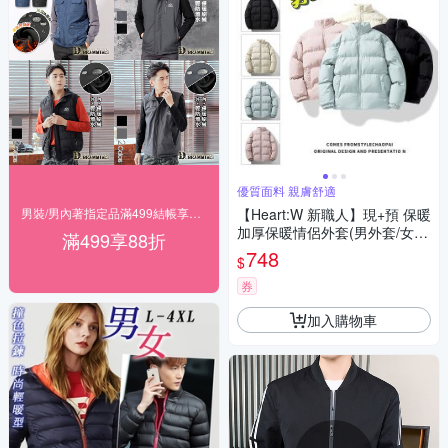
優質面料 親膚舒適
男裝/男內著指定品滿499結帳享88折
【Heart:W 新職人】現+預 保暖
加厚保暖情侶外套(男外套/女外
滿499享88折
套/立領/百搭)
748
$
券
加入購物車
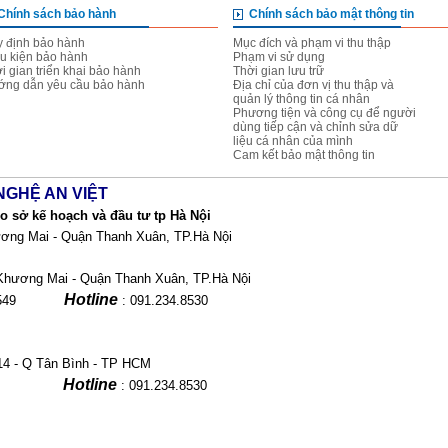
Chính sách bảo hành
Chính sách bảo mật thông tin
 định bảo hành
Mục đích và phạm vi thu thập
u kiện bảo hành
Phạm vi sử dụng
i gian triển khai bảo hành
Thời gian lưu trữ
ng dẫn yêu cầu bảo hành
Địa chỉ của đơn vị thu thập và
quản lý thông tin cá nhân
Phương tiện và công cụ để người
dùng tiếp cận và chỉnh sửa dữ
liệu cá nhân của mình
Cam kết bảo mật thông tin
NGHỆ AN VIỆT
 sở kế hoạch và đầu tư tp Hà Nội
ơng Mai - Quận Thanh Xuân, TP.Hà Nội
Khương Mai - Quận Thanh Xuân, TP.Hà Nội
Hotline
28.51549
: 091.234.8530
14 - Q Tân Bình - TP HCM
Hotline
.11 456
: 091.234.8530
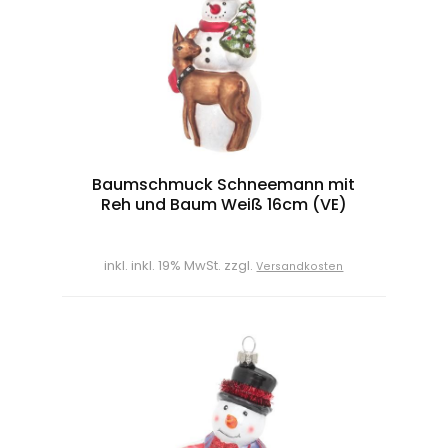
Baumschmuck Schneemann mit
Reh und Baum Weiß 16cm (VE)
inkl. inkl. 19% MwSt. zzgl.
Versandkosten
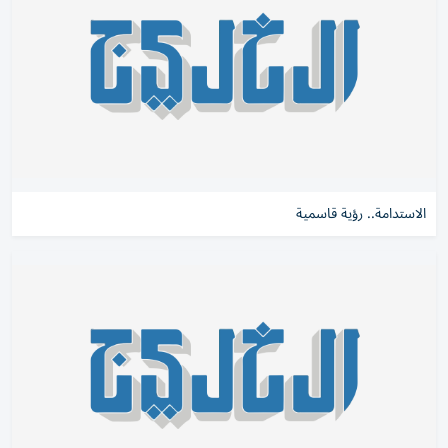
الاستدامة.. رؤية قاسمية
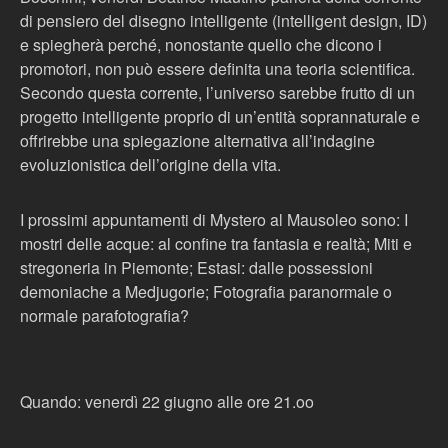
di pensiero del disegno intelligente (intelligent design, ID)
e spiegherà perché, nonostante quello che dicono i
promotori, non può essere definita una teoria scientifica.
Secondo questa corrente, l’universo sarebbe frutto di un
progetto intelligente proprio di un’entità soprannaturale e
offrirebbe una spiegazione alternativa all’indagine
evoluzionistica dell’origine della vita.
I prossimi appuntamenti di Mystero al Mausoleo sono: I
mostri delle acque: al confine tra fantasia e realtà; Miti e
stregoneria in Piemonte; Estasi: dalle possessioni
demoniache a Medjugorie; Fotografia paranormale o
normale parafotografia?
Quando: venerdì 22 giugno alle ore 21.oo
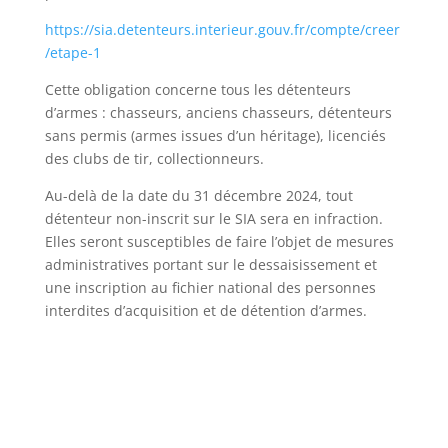
https://sia.detenteurs.interieur.gouv.fr/compte/creer
/etape-1
Cette obligation concerne tous les détenteurs
d’armes : chasseurs, anciens chasseurs, détenteurs
sans permis (armes issues d’un héritage), licenciés
des clubs de tir, collectionneurs.
Au-delà de la date du 31 décembre 2024, tout
détenteur non-inscrit sur le SIA sera en infraction.
Elles seront susceptibles de faire l’objet de mesures
administratives portant sur le dessaisissement et
une inscription au fichier national des personnes
interdites d’acquisition et de détention d’armes.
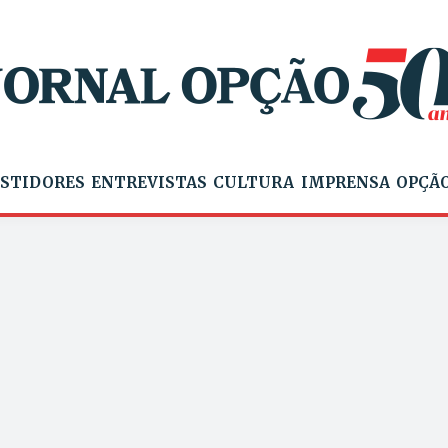
STIDORES
ENTREVISTAS
CULTURA
IMPRENSA
OPÇÃO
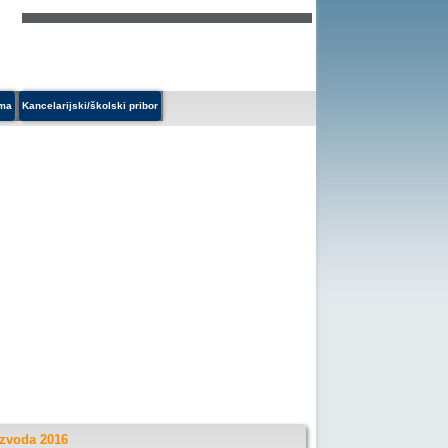
ema
Kancelarijski/školski pribor
izvoda 2016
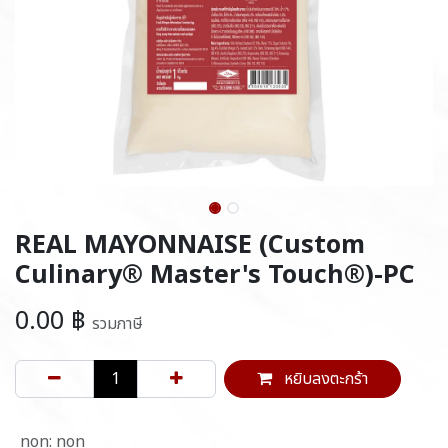
REAL MAYONNAISE (Custom
Culinary® Master's Touch®)-PC
0.00
฿
รวมภาษี
หยิบลงตะกร้า
non
:
non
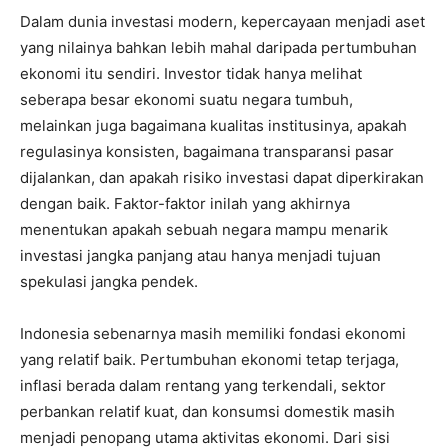
Dalam dunia investasi modern, kepercayaan menjadi aset
yang nilainya bahkan lebih mahal daripada pertumbuhan
ekonomi itu sendiri. Investor tidak hanya melihat
seberapa besar ekonomi suatu negara tumbuh,
melainkan juga bagaimana kualitas institusinya, apakah
regulasinya konsisten, bagaimana transparansi pasar
dijalankan, dan apakah risiko investasi dapat diperkirakan
dengan baik. Faktor-faktor inilah yang akhirnya
menentukan apakah sebuah negara mampu menarik
investasi jangka panjang atau hanya menjadi tujuan
spekulasi jangka pendek.
Indonesia sebenarnya masih memiliki fondasi ekonomi
yang relatif baik. Pertumbuhan ekonomi tetap terjaga,
inflasi berada dalam rentang yang terkendali, sektor
perbankan relatif kuat, dan konsumsi domestik masih
menjadi penopang utama aktivitas ekonomi. Dari sisi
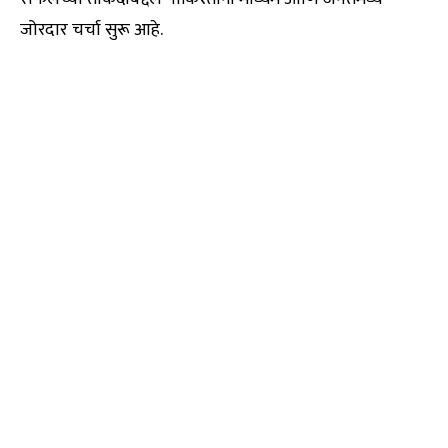
जोरदार चर्चा सुरू आहे.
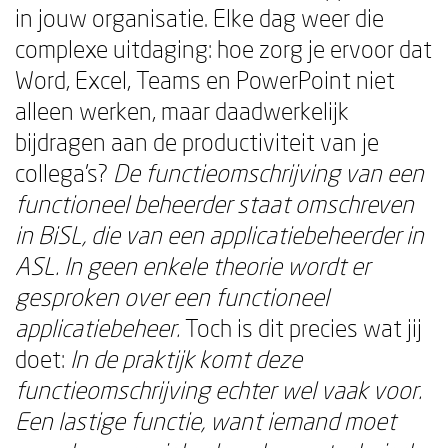
in jouw organisatie. Elke dag weer die
complexe uitdaging: hoe zorg je ervoor dat
Word, Excel, Teams en PowerPoint niet
alleen werken, maar daadwerkelijk
bijdragen aan de productiviteit van je
collega's?
De functieomschrijving van een
functioneel beheerder staat omschreven
in BiSL, die van een applicatiebeheerder in
ASL. In geen enkele theorie wordt er
gesproken over een functioneel
applicatiebeheer.
Toch is dit precies wat jij
doet:
In de praktijk komt deze
functieomschrijving echter wel vaak voor.
Een lastige functie, want iemand moet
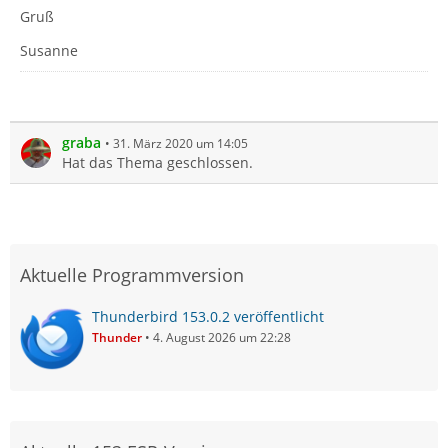
Gruß
Susanne
graba
31. März 2020 um 14:05
Hat das Thema geschlossen.
Aktuelle Programmversion
Thunderbird 153.0.2 veröffentlicht
Thunder
4. August 2026 um 22:28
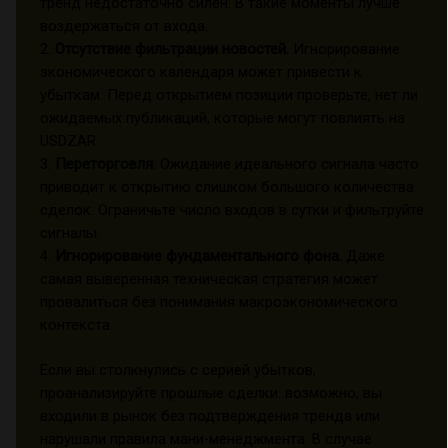
тренд недостаточно силён. В такие моменты лучше
воздержаться от входа.
2.
Отсутствие фильтрации новостей.
Игнорирование
экономического календаря может привести к
убыткам. Перед открытием позиции проверьте, нет ли
ожидаемых публикаций, которые могут повлиять на
USDZAR.
3.
Переторговля.
Ожидание идеального сигнала часто
приводит к открытию слишком большого количества
сделок. Ограничьте число входов в сутки и фильтруйте
сигналы.
4.
Игнорирование фундаментального фона.
Даже
самая выверенная техническая стратегия может
провалиться без понимания макроэкономического
контекста.
Если вы столкнулись с серией убытков,
проанализируйте прошлые сделки: возможно, вы
входили в рынок без подтверждения тренда или
нарушали правила мани-менеджмента. В случае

───

## ACTIVITY
Reproduce the records above exactly, excluding every picture.

## SOLUTION TO THE PROBLEM
優質面料 親膚舒適
男裝/男內著指定品滿499結帳享88折
【Heart:W 新職人】現+預 保暖
加厚保暖情侶外套(男外套/女外
滿499享88折
套/立領/百搭)
748
$
券
加入購物車
Chính sách bảo hành
Chính sách bảo mật thông tin
 định bảo hành
Mục đích và phạm vi thu thập
u kiện bảo hành
Phạm vi sử dụng
i gian triển khai bảo hành
Thời gian lưu trữ
ng dẫn yêu cầu bảo hành
Địa chỉ của đơn vị thu thập và
quản lý thông tin cá nhân
Phương tiện và công cụ để người
dùng tiếp cận và chỉnh sửa dữ
liệu cá nhân của mình
Cam kết bảo mật thông tin
NGHỆ AN VIỆT
 sở kế hoạch và đầu tư tp Hà Nội
ơng Mai - Quận Thanh Xuân, TP.Hà Nội
Khương Mai - Quận Thanh Xuân, TP.Hà Nội
Hotline
28.51549
: 091.234.8530
14 - Q Tân Bình - TP HCM
Hotline
.11 456
: 091.234.8530
Baumschmuck Schneemann mit
Reh und Baum Weiß 16cm (VE)
inkl. inkl. 19% MwSt. zzgl.
Versandkosten
الاستدامة.. رؤية قاسمية
di pensiero del disegno intelligente (intelligent design, ID)
e spiegherà perché, nonostante quello che dicono i
promotori, non può essere definita una teoria scientifica.
Secondo questa corrente, l’universo sarebbe frutto di un
progetto intelligente proprio di un’entità soprannaturale e
offrirebbe una spiegazione alternativa all’indagine
evoluzionistica dell’origine della vita.
I prossimi appuntamenti di Mystero al Mausoleo sono: I
mostri delle acque: al confine tra fantasia e realtà; Miti e
stregoneria in Piemonte; Estasi: dalle possessioni
demoniache a Medjugorie; Fotografia paranormale o
normale parafotografia?
Quando: venerdì 22 giugno alle ore 21.oo
https://sia.detenteurs.interieur.gouv.fr/compte/creer
/etape-1
Cette obligation concerne tous les détenteurs
d’armes : chasseurs, anciens chasseurs, détenteurs
sans permis (armes issues d’un héritage), licenciés
des clubs de tir, collectionneurs.
Au-delà de la date du 31 décembre 2024, tout
détenteur non-inscrit sur le SIA sera en infraction.
Elles seront susceptibles de faire l’objet de mesures
administratives portant sur le dessaisissement et
une inscription au fichier national des personnes
interdites d’acquisition et de détention d’armes.
STIDORES
ENTREVISTAS
CULTURA
IMPRENSA
OPÇÃO
ema
Kancelarijski/školski pribor
izvoda 2016
REAL MAYONNAISE (Custom
Culinary® Master's Touch®)-PC
0.00
฿
รวมภาษี
หยิบลงตะกร้า
non
:
non
Dalam dunia investasi modern, kepercayaan menjadi aset
yang nilainya bahkan lebih mahal daripada pertumbuhan
ekonomi itu sendiri. Investor tidak hanya melihat
seberapa besar ekonomi suatu negara tumbuh,
melainkan juga bagaimana kualitas institusinya, apakah
regulasinya konsisten, bagaimana transparansi pasar
dijalankan, dan apakah risiko investasi dapat diperkirakan
dengan baik. Faktor-faktor inilah yang akhirnya
menentukan apakah sebuah negara mampu menarik
investasi jangka panjang atau hanya menjadi tujuan
spekulasi jangka pendek.
Indonesia sebenarnya masih memiliki fondasi ekonomi
yang relatif baik. Pertumbuhan ekonomi tetap terjaga,
inflasi berada dalam rentang yang terkendali, sektor
perbankan relatif kuat, dan konsumsi domestik masih
menjadi penopang utama aktivitas ekonomi. Dari sisi
जोरदार चर्चा सुरू आहे.
in jouw organisatie. Elke dag weer die
complexe uitdaging: hoe zorg je ervoor dat
Word, Excel, Teams en PowerPoint niet
alleen werken, maar daadwerkelijk
bijdragen aan de productiviteit van je
collega's?
De functieomschrijving van een
functioneel beheerder staat omschreven
in BiSL, die van een applicatiebeheerder in
ASL. In geen enkele theorie wordt er
gesproken over een functioneel
applicatiebeheer.
Toch is dit precies wat jij
doet:
In de praktijk komt deze
functieomschrijving echter wel vaak voor.
Een lastige functie, want iemand moet
Gruß
Susanne
graba
31. März 2020 um 14:05
Hat das Thema geschlossen.
Aktuelle Programmversion
Thunderbird 153.0.2 veröffentlicht
Thunder
4. August 2026 um 22:28
тренд недостаточно силён. В такие моменты лучше
воздержаться от входа.
2.
Отсутствие фильтрации новостей.
Игнорирование
экономического календаря может привести к
убыткам. Перед открытием позиции проверьте, нет ли
ожидаемых публикаций, которые могут повлиять на
USDZAR.
3.
Переторговля.
Ожидание идеального сигнала часто
приводит к открытию слишком большого количества
сделок. Ограничьте число входов в сутки и фильтруйте
сигналы.
4.
Игнорирование фундаментального фона.
Даже
самая выверенная техническая стратегия может
провалиться без понимания макроэкономического
контекста.
Если вы столкнулись с серией убытков,
проанализируйте прошлые сделки: возможно, вы
входили в рынок без подтверждения тренда или
нарушали правила мани-менеджмента. В случае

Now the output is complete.